Je suis passé par plusieurs stades et de multiples humeurs. J’ai écris des paragraphes déprimants et torturés dont quelques lignes ont subsisté dans la note 118 qu’un inconnu a laissé dans un journal intime avant de s’ouvrir les veines. J’ai donné naissance à Matisse Hubert, géographe désabusé,  engagé dans un institut de cartographie et condamné à y travailler sept heures trente-six par jour. Quelles étranges similitudes existent entre ce Matisse et un certain historien non moins désespéré ayant un jour vécu l’expérience inutile d’un centre national d’archives ? Répondre “aucune” serait mentir, c’est presque trop évident. Il est tellement simple de parler de soi mais si difficile de travestir les choses de manière belle et digeste. Pour ces écrits de ces derniers mois, j’ai une nouvelle fois succombé à mes envies de terres brûlées. J’ai tout effacé tout simplement parce que je n’étais pas content de moi.
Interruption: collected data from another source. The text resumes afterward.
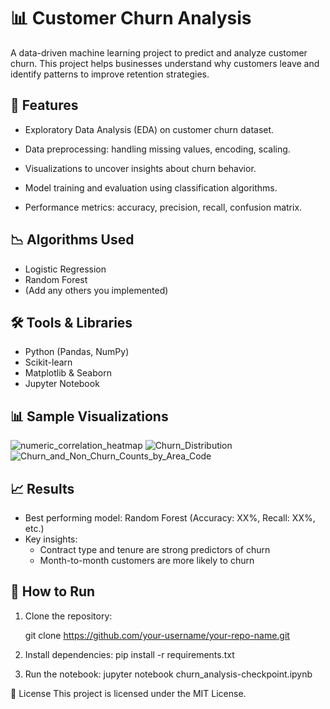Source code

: # 📊 Customer Churn Analysis

A data-driven machine learning project to predict and analyze customer churn. This project helps businesses understand why customers leave and identify patterns to improve retention strategies.

## 🚀 Features

- Exploratory Data Analysis (EDA) on customer churn dataset.
  
- Data preprocessing: handling missing values, encoding, scaling.
  
- Visualizations to uncover insights about churn behavior.
  
- Model training and evaluation using classification algorithms.
  
- Performance metrics: accuracy, precision, recall, confusion matrix.

  
## 📉 Algorithms Used

- Logistic Regression
- Random Forest
- (Add any others you implemented)

## 🛠️ Tools & Libraries

- Python (Pandas, NumPy)
- Scikit-learn
- Matplotlib & Seaborn
- Jupyter Notebook

## 📊 Sample Visualizations

![numeric_correlation_heatmap](https://github.com/user-attachments/assets/2e8d3cbd-6c63-4e84-8758-dc9418d1f864)
![Churn_Distribution](https://github.com/user-attachments/assets/4b9963d8-6c46-49e8-982c-e807f2b9d14e)
![Churn_and_Non_Churn_Counts_by_Area_Code](https://github.com/user-attachments/assets/2454fef8-c83f-4c66-8620-6797be249db5)


## 📈 Results

- Best performing model: Random Forest (Accuracy: XX%, Recall: XX%, etc.)
- Key insights:
  - Contract type and tenure are strong predictors of churn
  - Month-to-month customers are more likely to churn

## 📌 How to Run

1. Clone the repository:
  
   git clone https://github.com/your-username/your-repo-name.git
   
2. Install dependencies:
  pip install -r requirements.txt

3. Run the notebook:
  jupyter notebook churn_analysis-checkpoint.ipynb


📄 License
This project is licensed under the MIT License.
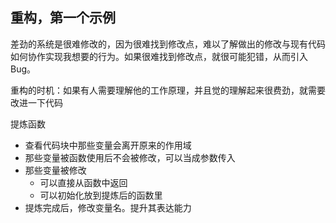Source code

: 
## 重构，第一个示例

差劲的系统是很难修改的，因为很难找到修改点，难以了解做出的修改与现有代码如何协作实现我想要的行为。如果很难找到修改点，就很可能犯错，从而引入 Bug。

重构的时机：如果有人需要理解他的工作原理，并且觉的理解起来很费劲，就需要改进一下代码

提炼函数
- 查看代码块中那些变量会离开原来的作用域
- 那些变量被函数使用后不会被修改，可以当成参数传入
- 那些变量被修改
  - 可以直接从函数中返回
  - 可以初始化放到提炼后的函数里
- 提炼完成后，修改变量名。提升其表达能力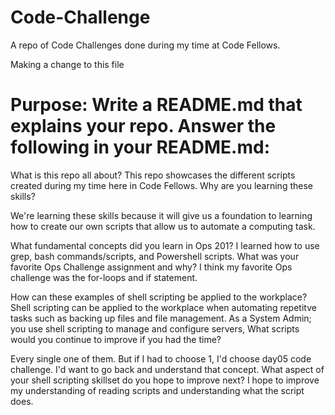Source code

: # Code-Challenge
A repo of Code Challenges done during my time at Code Fellows.

Making a change to this file

# Purpose: Write a README.md that explains your repo. Answer the following in your README.md:
What is this repo all about?
This repo showcases the different scripts created during my time here in Code Fellows. 
Why are you learning these skills?

We're learning these skills because it will give us a foundation to learning how to create our own scripts that allow us to automate a computing task.


What fundamental concepts did you learn in Ops 201?
I learned how to use grep, bash commands/scripts, and Powershell scripts.
What was your favorite Ops Challenge assignment and why?
I think my favorite Ops challenge was the for-loops and if statement.


How can these examples of shell scripting be applied to the workplace?
Shell scripting can be applied to the workplace when automating repetitve tasks such as backing up files and file management. 
As a System Admin; you use shell scripting to manage and configure servers,
What scripts would you continue to improve if you had the time?

Every single one of them. But if I had to choose 1, I'd choose day05 code challenge. I'd want to go back and understand that concept.
What aspect of your shell scripting skillset do you hope to improve next?
I hope to improve my understanding of reading scripts and understanding what the script does.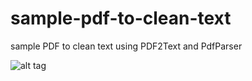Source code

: # sample-pdf-to-clean-text
sample PDF to clean text using PDF2Text and PdfParser

![alt tag](https://github.com/yoesoff/sample-pdf-to-clean-text/blob/master/PDF2TextVSPdfParserReview.png?raw=true)

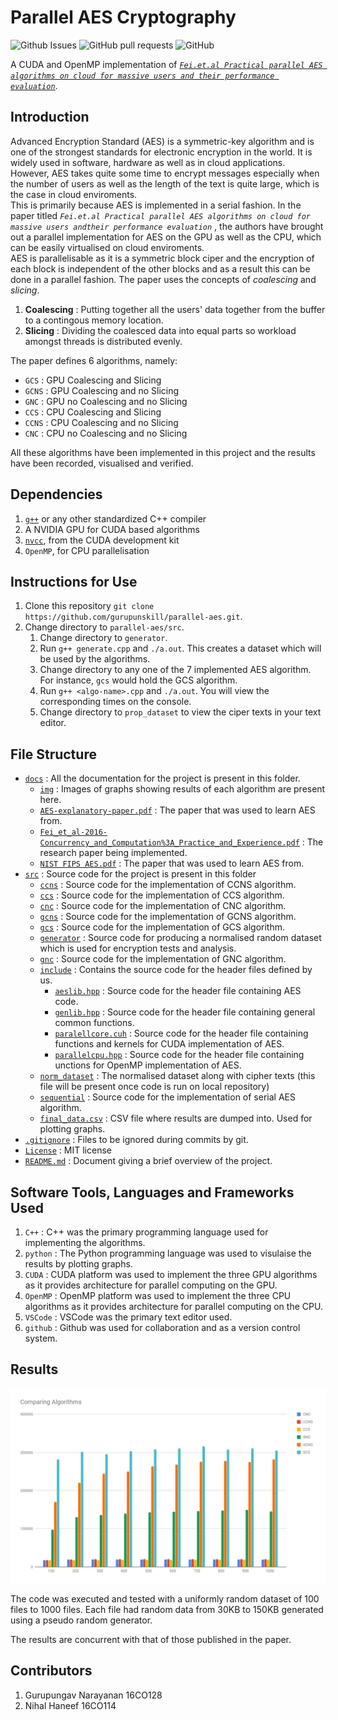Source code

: # Parallel AES Cryptography
![Github Issues](https://img.shields.io/github/issues/gurupunskill/parallel-aes.svg) 
![GitHub pull requests](https://img.shields.io/github/issues-pr/gurupunskill/parallel-aes.svg)
![GitHub](https://img.shields.io/github/license/gurupunskill/parallel-aes.svg)

A CUDA and OpenMP implementation of [_`Fei.et.al Practical parallel AES algorithms on cloud for massive users and their performance evaluation`_](https://doi.org/10.1002/cpe.3734).

## Introduction
Advanced Encryption Standard (AES) is a symmetric-key algorithm and is one of the strongest standards for electronic encryption in the world. It is widely used in software, hardware as well as in cloud applications. However, AES takes quite some time to encrypt messages especially when the number of users as well as the length of the text is quite large, which is the case in cloud enviroments.  
This is primarily because AES is implemented in a serial fashion. In the paper titled _`Fei.et.al Practical parallel AES algorithms on cloud for massive users andtheir performance evaluation`_ , the authors have brought out a parallel implementation for AES on the GPU as well as the CPU, which can be easily virtualised on cloud enviroments.  
AES is parallelisable as it is a symmetric block ciper and the encryption of each block is independent of the other blocks and as a result this can be done in a parallel fashion. The paper uses the concepts of _coalescing_ and _slicing_.
1. **Coalescing** : Putting together all the users' data together from the buffer to a contingous memory location.
2. **Slicing** : Dividing the coalesced data into equal parts so workload amongst threads is distributed evenly.  
  
The paper defines 6 algorithms, namely:  
 * `GCS`  : GPU Coalescing and Slicing
 * `GCNS` : GPU Coalescing and no Slicing
 * `GNC`  : GPU no Coalescing and no Slicing
 * `CCS`  : CPU Coalescing and Slicing
 * `CCNS` : CPU Coalescing and no Slicing
 * `CNC`  : CPU no Coalescing and no Slicing  
  
All these algorithms have been implemented in this project and the results have been recorded, visualised and verified.  

## Dependencies
1. [`g++`](https://askubuntu.com/questions/481807/how-to-install-g-in-ubuntu-14-04) or any other standardized C++ compiler
2. A NVIDIA GPU for CUDA based algorithms
3. [`nvcc`](https://docs.nvidia.com/cuda/cuda-installation-guide-linux/index.html#pre-installation-actions), from the CUDA development kit
4. `OpenMP`, for CPU parallelisation

## Instructions for Use
1. Clone this repository `git clone https://github.com/gurupunskill/parallel-aes.git`.
2. Change directory to `parallel-aes/src`.
    1. Change directory to `generator`.
    2. Run `g++ generate.cpp` and `./a.out`. This creates a dataset which will be used by the algorithms.
    3. Change directory to any one of the 7 implemented AES algorithm. For instance, `gcs` would hold the GCS algorithm.
    4. Run `g++ <algo-name>.cpp` and `./a.out`. You will view the corresponding times on the console.
    5. Change directory to `prop_dataset` to view the ciper texts in your text editor.

## File Structure
* [`docs`](docs) : All the documentation for the project is present in this folder.
    * [`img`](docs/img) : Images of graphs showing results of each algorithm are present here.
    * [`AES-explanatory-paper.pdf`](docs/AES-explanatory-paper.pdf) : The paper that was used to learn AES from.
    * [`Fei_et_al-2016-Concurrency_and_Computation%3A_Practice_and_Experience.pdf`](docs/Fei_et_al-2016-Concurrency_and_Computation%253A_Practice_and_Experience.pdf) : The research paper being implemented.
    * [`NIST FIPS AES.pdf`](parallel-aes/docs/NIST%20FIPS%20AES.pdf) : The paper that was used to learn AES from.
* [`src`](src) : Source code for the project is present in this folder
    * [`ccns`](src/ccns) : Source code for the implementation of CCNS algorithm.
    * [`ccs`](src/ccs) : Source code for the implementation of CCS algorithm.
    * [`cnc`](src/cnc) : Source code for the implementation of CNC algorithm.
    * [`gcns`](src/gcns) : Source code for the implementation of GCNS algorithm.
    * [`gcs`](src/gcs) : Source code for the implementation of GCS algorithm.
    * [`generator`](src/generator) : Source code for producing a normalised random dataset which is used for encryption tests and analysis.
    * [`gnc`](src/gnc) : Source code for the implementation of GNC algorithm.
    * [`include`](src/include) : Contains the source code for the header files defined by us.
        * [`aeslib.hpp`](src/include/aeslib.hpp) : Source code for the header file containing AES code.
        * [`genlib.hpp`](src/include/genlib.hpp) : Source code for the header file containing general common functions.
        * [`paralellcore.cuh`](src/include/parallelcore.cuh) : Source code for the header file containing functions and kernels for CUDA implementation of AES.
        * [`parallelcpu.hpp`](src/include/parallelcpu.hpp) : Source code for the header file containing unctions for OpenMP implementation of AES.
    * [`norm_dataset`](src/norm_dataset) : The normalised dataset along with cipher texts (this file will be present once code is run on local repository)
    * [`sequential`](src/sequential) : Source code for the implementation of serial AES algorithm.
    * [`final_data.csv`](src/final_data.csv) : CSV file where results are dumped into. Used for plotting graphs.
* [`.gitignore`](.gitignore) : Files to be ignored during commits by git.
* [`License`](LICENSE) : MIT license
* [`README.md`](README.md) : Document giving a brief overview of the project. 


## Software Tools, Languages and Frameworks Used
1. `C++` : C++ was the primary programming language used for implementing the algorithms.
2. `python` : The Python programming language was used to visulaise the results by plotting graphs.
3. `CUDA` : CUDA platform was used to implement the three GPU algorithms as it provides architecture for parallel computing on the GPU.
4. `OpenMP` : OpenMP platform was used to implement the three CPU algorithms as it provides architecture for parallel computing on the CPU.
5. `VSCode` : VSCode was the primary text editor used.
6. `github` : Github was used for collaboration and as a version control system.


## Results
![alt text](docs/img/Comparing-Algorithms.png)

The code was executed and tested with a uniformly random dataset of 100 files to 1000 files. Each file had random data from 30KB to 150KB generated using a pseudo random generator.  

The results are concurrent with that of those published in the paper.  

## Contributors
1. Gurupungav Narayanan 16CO128 
2. Nihal Haneef 16CO114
Il me faudra du temps pour un jour accepter de terminer quelque chose, d’encadrer une durée entre un début et une fin. Au détour de quelques “bonnes idées”, je tombe trop facilement dans ces pleines mornes et tristes, des réceptacles à vent, sans utilité et sans inspiration.

J’ai quelques projets dans ma tête, quelques idées qui se résument pour l’instant à quelques lettres. Je m’attache depuis quelques semaines à des légendes bretonnes et j’imagine, née d’une interprétation moderne voir futuriste, une ville appelée Par-Ys. J’ai toujours voulu mettre en scène les murs d’une cité. Dans mon imaginaires, j’imaginais autrefois cette ville suspendue dans les cieux. Je l’envisage aujourd’hui posée sur l’eau, à une époque où les mots littérature, histoire et science ne sont que d’antiques souvenirs disparus dans l’océan avec les livres qui les contenaient. J’ai dans ma tête l’ébauche d’une histoire, des personnages, des situations mais je peine à les mettre en couleurs et en sentiments.

Je pense que je veux aller trop vite. Il me reste encore quelques petites choses à mettre par écrit, notamment sur Little Computer People. Quelques mots que je me forcerai probablement à rédiger mais qui me feront un bien fou. Il me reste à faire avancer cette introspection, rassembler les deux mondes pour enfin, peut-être un jour, lâcher la main de Romain.

2 commentaires pour “Des idées et quelques lettres”

  1. mireille dit :

    bonjour !

  2. Alexandre dit :

    J’espère que ce texte ne sera pas le dernier, mais je ne pense pas, à en lire le contenu… Et puis, j’espère que s’il l’est ici, il ne le sera pas dans l’absolu, mais de cela, je suis sûr, tu aimes trop écrire, et tu écris trop bien pour que cela s’arrête un jour.
    Par contre, les doutes qui t’assaillent ici, j’ai l’impression de les reconnaître. Ecrire quoi ? pourquoi ? Comment structurer ses idées, ses désirs, ses projets d’écriture ? Comment ressentir ses avortements de textes, de correspondances, de notes, d’essais, de récits, de romans ? Comment accepter ses renoncements ? Comment les contourner et leur conférer utilité, vitalité ?
    Etre si heureux dans l’écriture (c’est mon cas et c’est le tien) et en même temps avoir tant de mal à s’adonner à cet état de bonheur, de presque complétude (c’est mon cas, pas le tiens puisque tu écris et que tu as structuré et concrétisé un projet d’écriture, ce blog), comment cela peut-il être ?
    Quoiqu’il en soit je te remercie de me donner la possibilité de trouver une raison d’écrire ici, celle de dialoguer (même s’il ne s’agit pas réellement d’un dialogue), mais au moins, le mot est plus juste, celle de réagir, de répondre, de donner écho à des textes et des réflexions qui m’inspirent, tout en sachant que les mots et les idées que je juxtapose ici seront lus.
    Rien que pour ça, j’espère que tu continueras à tenir encore un peu la main de Romain.